WHAT THE EXERCISE ASKS
Every entry below should be reproduced exactly, with all pictures left out.

RECORDS SUPPLIED
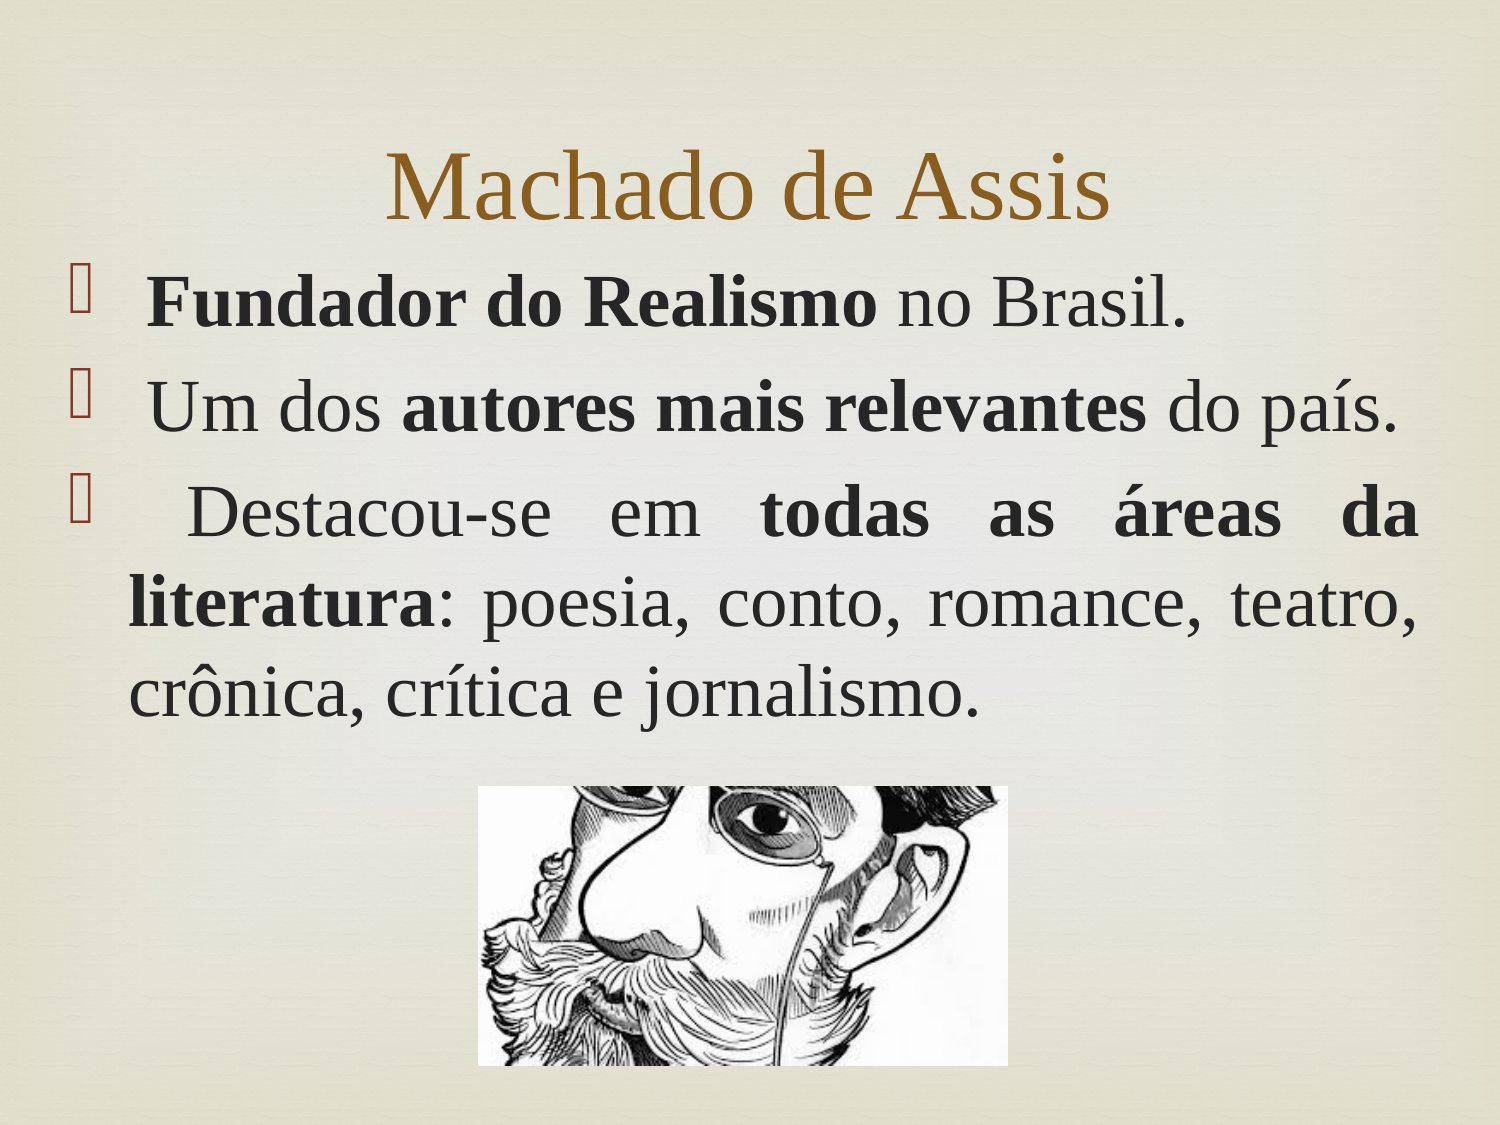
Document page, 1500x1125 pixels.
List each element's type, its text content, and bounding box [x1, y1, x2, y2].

picture [477, 786, 1009, 1066]
list Fundador do Realismo no Brasil. Um dos autores mais relevantes do país. Destacou-se em todas as áreas da literatura: poesia, conto, romance, teatro, crônica, crítica e jornalismo. [53, 243, 1436, 1105]
title Machado de Assis [112, 93, 1386, 243]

TASK RESULT
Document page, 1500x1125 pixels.
List each element's type, its text content, and bounding box [x1, y1, x2, y2].

picture [477, 786, 1009, 1066]
list Fundador do Realismo no Brasil. Um dos autores mais relevantes do país. Destacou-se em todas as áreas da literatura: poesia, conto, romance, teatro, crônica, crítica e jornalismo. [53, 243, 1436, 1105]
title Machado de Assis [112, 93, 1386, 243]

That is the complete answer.